Except along came Lyndsay Faye in 2009 with Dust and Shadow, and she actually managed it.
It’s one of the best Sherlock Holmes fakes I’ve run across. Everyone is in character, but even more amazing is Lyndsay Faye’s grasp of the language of the world of Sherlock Holmes. I have dabbled in Holmes pastiche myself and trust me when I tell you, the hardest part is the language of the narrative voice: the Holmes stories are told by Dr. Watson in the first person, so that’s the target, getting that voice right. Avoiding anachronism, trying to match the rhythm of Watson’s sense of narrative emphasis, even to the way the story is paragraphed and dialogue is depicted– it is very much its own thing, a part of the workload most pastiche writers tend to overlook or work around somehow. It is enormously difficult to get into Arthur Conan Doyle’s “Watson” rhythm and stay there for the course of a novel. And Ms. Faye nails it. It sounds like something Doyle would have written– and written at his best with Holmes, like The Sign of the Four or Silver Blaze, not the crappy Doyle Holmes stories that we pretend aren’t there like The Mazarin Stone or The Creeping Man.

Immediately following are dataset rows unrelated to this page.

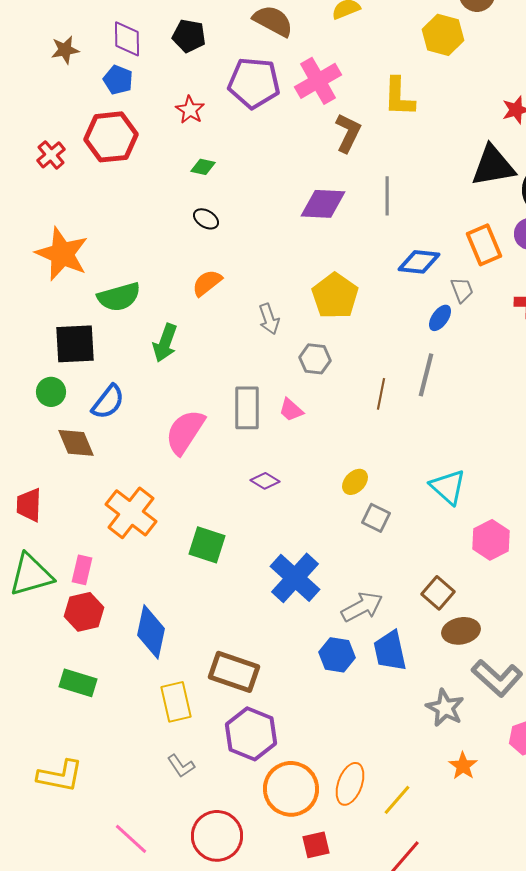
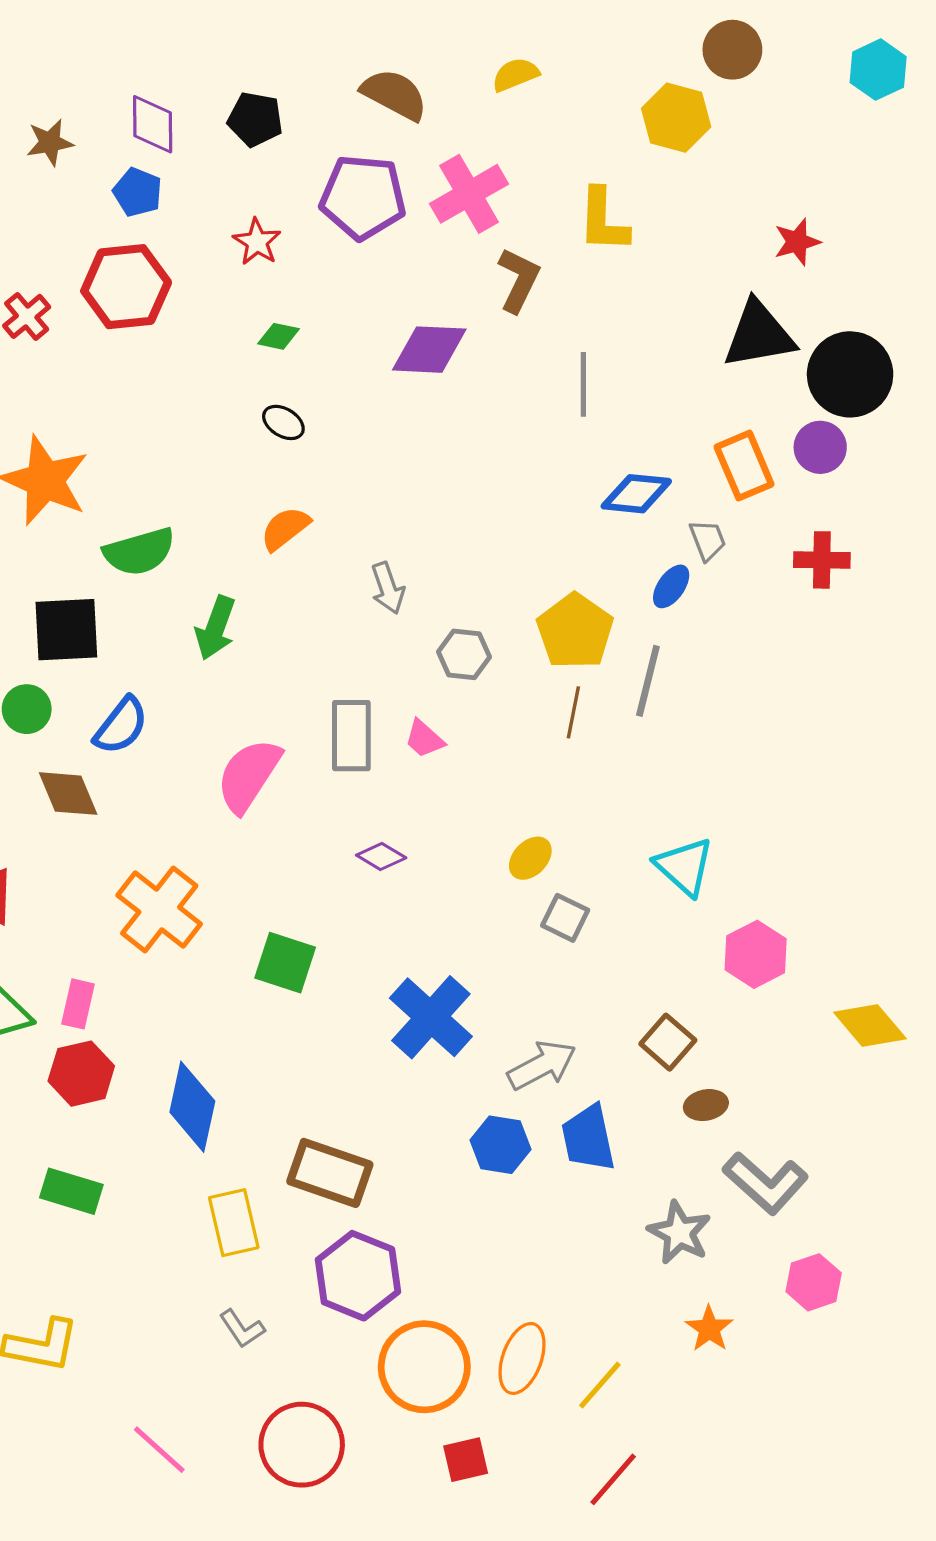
purple diamond: (323, 204) -> (429, 350), moved
yellow pentagon: (335, 296) -> (575, 631), moved
brown ellipse: (461, 631) -> (706, 1105), size x0.7

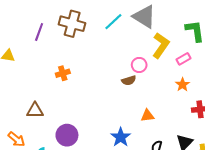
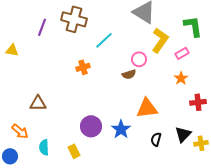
cyan line: (113, 22) -> (104, 40), moved
orange cross: (63, 73) -> (83, 67), moved
orange triangle: (147, 116) -> (147, 108), size x1.6
purple circle: (67, 135) -> (91, 126), moved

At the same time, the history is there. The events of the Jack the Ripper case are accurately depicted, nothing is ignored or left out. The horrors of Whitechapel’s poverty and the nastiness of its typical residents are not glossed over, though there is a nice thread of redemption with a couple of characters that Holmes recruits in the course of the tale. Ms. Faye’s solution to the Ripper’s identity and the reason it is suppressed is wholly plausible (though fictional) and blessedly, has nothing to do with Stephen Knight’s various insinuations about the indiscretions committed by British nobility. I admire Dibdin’s novel the most, yes…. but without question, as a Holmes guy, Dust and Shadow is the one that I LIKE the best.
So there’s the Sherlock Holmes vs. Jack the Ripper rundown. It’s a start, anyway. The hell of it is, this column is probably going to be outdated as soon as it goes up; seriously, I think there’s a new Holmes vs. Ripper novel due out on Kindle this week. But I think those listed above are the best of them. Whitechapel’s greatest hits, let’s say. And I had fun revisiting them so I could write this.
Which is always the mission statement here, having fun. Our hope is that the Atomic Junk Shop should be entertaining, a place to hang around and nerd out with like-minded folks about all sorts of things. Certainly, I’m having a lot of fun so far and I hope you all will too. Check out our other writers as well, they’ve all got chops. We plan to have something new from one of us every day of the week and we’re very pleased about how it’s shaping up so far.